Goldman Sachs primed to launch new robo-adviser Marcus Invest

Goldman Sachs primed to launch new robo-adviser Marcus Invest

The wealth manager will become one of the last major institutions to offer digital advice with the launch slated for Q1

Goldman Sachs Inc. is testing its digital advice platform with employees ahead of a public rollout slated for the first quarter of 2021, according to a company memo reviewed by InvestmentNews. 

The robo-adviser, called Marcus Invest, is designed to manage portfolios of exchange-traded funds based on models designed by Goldman Sachs Investment Strategy Group, and featuring Goldman Sachs Asset Management’s ActiveBeta and Access ETFs in select portfolios, according to the memo.

The beta program opens the floor for Goldman Sachs consumer and wealth management employees to provide early feedback on Marcus Invest, according to the email first reported by CNBC. The email was signed by Tucker York and Stephanie Cohen, co-heads of the Goldman Sachs Consumer and Wealth Management division.

“You can get started with as little as $1,000, and — as a special employee offer — an annual advisory fee of 0.15%,” the email noted. “Select an individual or joint investment account, or one of our three individual retirement account (IRA) options — plus, pick one of our three Goldman Sachs investment strategies to customize your approach.”

While the fee is a special offer to employees, the price point could increase fee pressure in the robo-advice landscape.
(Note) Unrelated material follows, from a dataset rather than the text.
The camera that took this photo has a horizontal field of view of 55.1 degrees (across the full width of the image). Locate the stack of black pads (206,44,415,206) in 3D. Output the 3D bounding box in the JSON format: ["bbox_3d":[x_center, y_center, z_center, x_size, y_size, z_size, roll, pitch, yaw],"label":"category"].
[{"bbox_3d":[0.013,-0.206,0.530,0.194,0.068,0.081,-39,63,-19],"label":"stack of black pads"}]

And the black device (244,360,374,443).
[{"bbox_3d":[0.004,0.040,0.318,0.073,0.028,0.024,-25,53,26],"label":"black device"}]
The average price for robo-advice platforms is roughly 0.25%.

Fresh details about the new robo-adviser comes after Goldman Sachs announced in May it had scrapped plans to launch a digital wealth offering this year, delaying its ambitious push into the mass-affluent marketplace.
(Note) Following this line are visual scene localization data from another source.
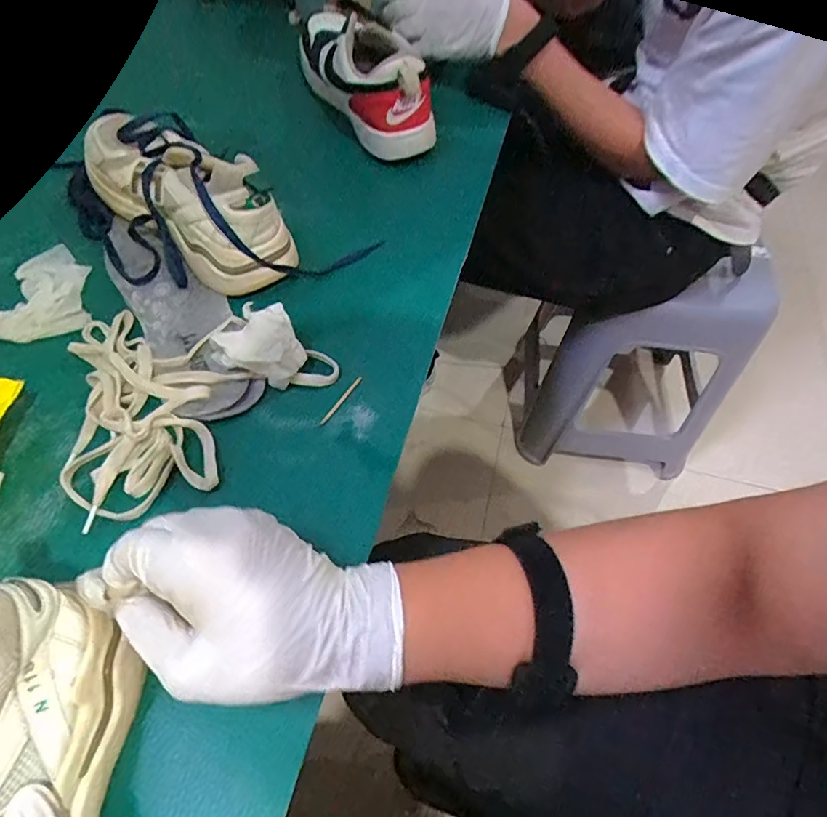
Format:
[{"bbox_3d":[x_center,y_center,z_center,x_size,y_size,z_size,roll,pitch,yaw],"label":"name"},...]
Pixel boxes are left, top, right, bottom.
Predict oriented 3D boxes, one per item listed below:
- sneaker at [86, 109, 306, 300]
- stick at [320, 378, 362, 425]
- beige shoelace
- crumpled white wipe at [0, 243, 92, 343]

Traditionally, Goldman has offered advice only to the ultra-wealthy, defined as investors with more than $10 million of investible assets. At its first-ever investor day in January, Eric Lane, co-head of the bank’s consumer and investment management division, said its combined share of the high-net-worth and mass-affluent marketplace was well under 1%.

In 2018, Goldman restructured its four-year-old online bank Marcus to streamline operations. The firm hoped the addition of a robo-adviser would help it transform from an elite bank for the ultra-wealthy to more of a digital platform with an eye toward Main Street investors.

Goldman still has plans to launch Marcus checking accounts in 2021.

Goldman bought United Capital last year for $750 million in cash as part of its transition. United had approximately $25 billion in AUM, $230 million in revenue and close to 100 offices around the country at the time. The firm’s FinLife CX digital platform and financial planning software came along in the deal.

While robo-advice may not be core to the Goldman Sachs strategy, it would provide an outlet for the distribution of Goldman funds. A handful of other asset managers have purchased digital platforms in recent years in part to offer proprietary funds to a larger swath of retail investors.